After more than a year’s worth of planning and preparation, Covidien , formerly known as Tyco Healthcare (both Mansfield, Massachusetts), has been spun off from Tyco International (Pembroke, Bermuda).
The separation, which also included the spinoff of Tyco Electronics (Berwyn, Pennsylvania), occurred last Friday in a tax-free distribution to shareholders. The companies are now three separate entities.
Each shareholder of the former conglomerate received one share of Covidien and one share of Tyco Electronics for every four common shares of Tyco International. Every four common shares of Tyco International were converted into one share in a reverse stock split.
“It’s not just a name change — just the fact that we’re changing names isn’t sufficient,” Joe Almeida, Covidien’s president of medical devices, told Medical Device Daily. “The birth of Covidien is a $10 billion spin-off that has been close to a 12-month process. We’ll be investing in our franchises at an aggressive rate.”
Covidien, which specializes in surgical instruments, is now investing aggressively in research and development in its core devices business and says it will consider acquisitions in the $60 million to $250 million range as it looks to expand its offerings of surgical, respiratory and energy-based devices.
While the company was attached to Tyco it feverishly wrestled with sluggish revenue growth and declining profitability because of under-investment. In 2006, the company had $9.65 billion in sales — a paltry increase from the $9.54 billion in sales it did in 2005.
The goal, Covidien officials say, is to push revenue growth into the mid-single digits within the next few years.
During a recent shareholders meeting, Covidien officials said that revenue is likely to grow slowly during the two years following the split, before rising to double digit-growth in 2009. As a result of the split both parties will undergo what some analysts and advising investors are calling a dramatic change.
Covidien will primarily focus on medical devices, which accounts for 59% or $5.7 billion of the companies net sales, in 2006. Medical supplies and pharmaceutical supplies make up 23% of Covidien’s net sales, while imaging solutions and retail products accounted for 18% in net sales for 2006.
Fifty-four percent of the medical device sales are garnered from outside of the U.S. Almeida said a goal would be to take more steps to “market more” to the States.
He added that the split would give Covidien a chance to pour its resources into this goal.
Tyco International now goes from a company pulling in $41 billion of revenue to just $18.5 billion. The former conglomerate will now focus on fire and security and engineered products. But the split doesn’t come without some bumps and potential issues that Covidien could run into down the road.

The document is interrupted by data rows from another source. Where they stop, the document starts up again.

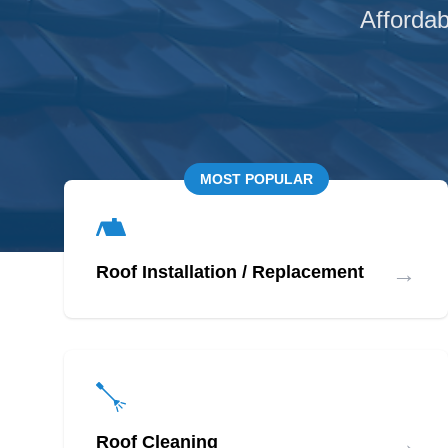
Affordab
MOST POPULAR
→
Roof Installation / Replacement
→
Roof Cleaning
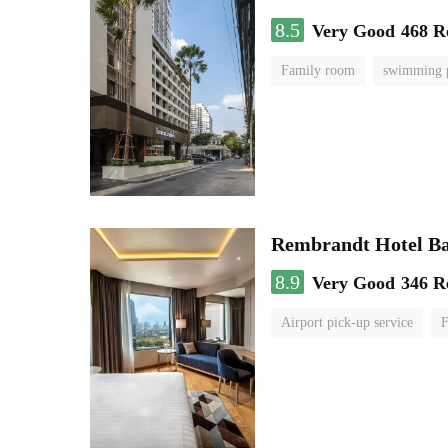
8.5
Very Good
468 R
Family room
swimming 
Rembrandt Hotel B
8.9
Very Good
346 R
Airport pick-up service
F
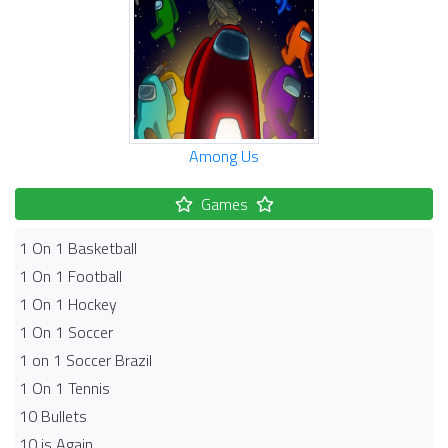
Among Us
Games
1 On 1 Basketball
1 On 1 Football
1 On 1 Hockey
1 On 1 Soccer
1 on 1 Soccer Brazil
1 On 1 Tennis
10 Bullets
10 is Again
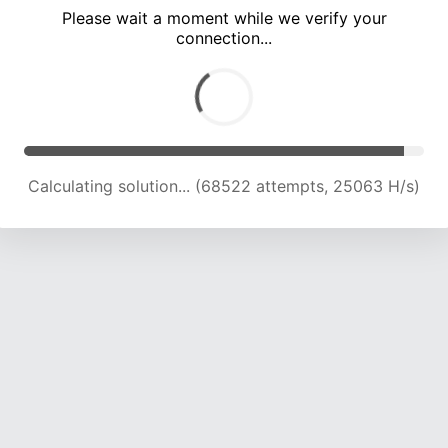
Please wait a moment while we verify your
connection...
Calculating solution... (74104 attempts, 24400 H/s)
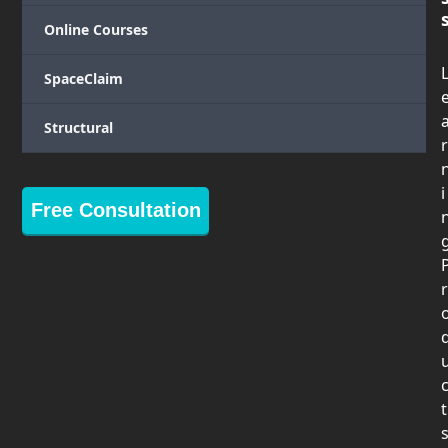
Online Courses
SpaceClaim
Structural
r
i
Free Consultation
r
t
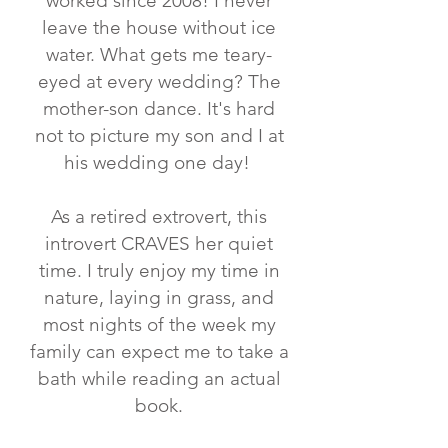
worked since 2008! ⁣I never
leave the house without ice
water. What gets me teary-
eyed at every wedding? ⁣The
mother-son dance. It's hard
not to picture my son and I at
his wedding one day!
As a retired extrovert, this
introvert CRAVES her quiet
time. I truly enjoy my time in
nature, laying in grass, and
most nights of the week my
family can expect me to take a
bath while reading an actual
book.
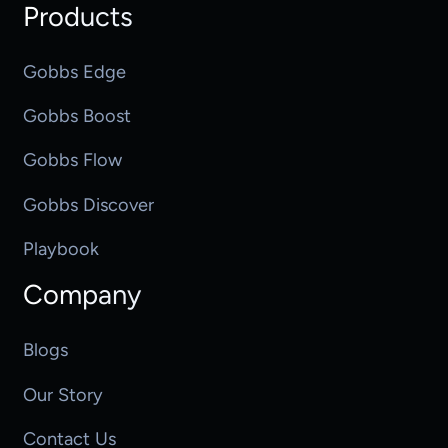
Products
Gobbs Edge
Gobbs Boost
Gobbs Flow
Gobbs Discover
Playbook
Company
Blogs
Our Story
Contact Us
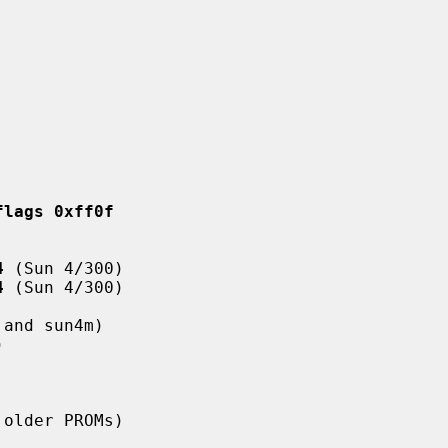
flags 0xff0f
4
 (Sun 4/300)

4
 (Sun 4/300)

and sun4m)



 older PROMs)
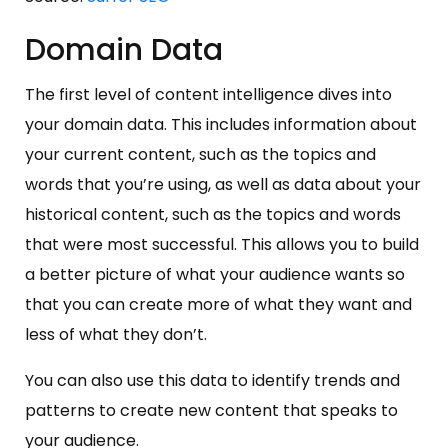
Domain Data
The first level of content intelligence dives into
your domain data. This includes information about
your current content, such as the topics and
words that you’re using, as well as data about your
historical content, such as the topics and words
that were most successful. This allows you to build
a better picture of what your audience wants so
that you can create more of what they want and
less of what they don’t.
You can also use this data to identify trends and
patterns to create new content that speaks to
your audience.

“Unfortunately, we will have a transition period,” Almeida told MDD.
The transition period could involve the potential for Tyco International and its former component companies being sued by the trustee of its bonds, the Bank of New York and a group of bondholders who are saying the company is breaking the terms and conditions of the debt by not offering to buy back the debt at what they argue is full value. The lawsuit was filed with the U.S. District Court of the Southern District of New York (MDD, June 18, 2007). Covidien officials told MDD this week that they are unsure of how the lawsuit might affect the company since it split from Tyco.
In the past few years, Tyco International has been no stranger to lawsuits.
Last spring, the company reported that it had inked a $3 billion agreement to settle the majority of the class action suits over the company’s stock values as the struggling company attempted to right itself in the wake of previous mismanagement during the watch of CEO Dennis Kozlowski (MDD, May 16, 2007). Kozlowoski and ex-chief Mark Swartz were convicted in 2005 of defrauding Tyco of more than $150 million by theft and stock manipulation (MDD, June 25, 2005).
As a result of Kozlowski’s management, Tyco spent years repairing itself from the scandal.
Covidien has been tight-lipped regarding any changes or issues that might stem from the bondholders lawsuit. Instead the company said it is focusing on establishing the Covidien name.
“Our focus is on the launch,” Almeida told MDD. “The ability to [move forward] quickly will be our top priority.”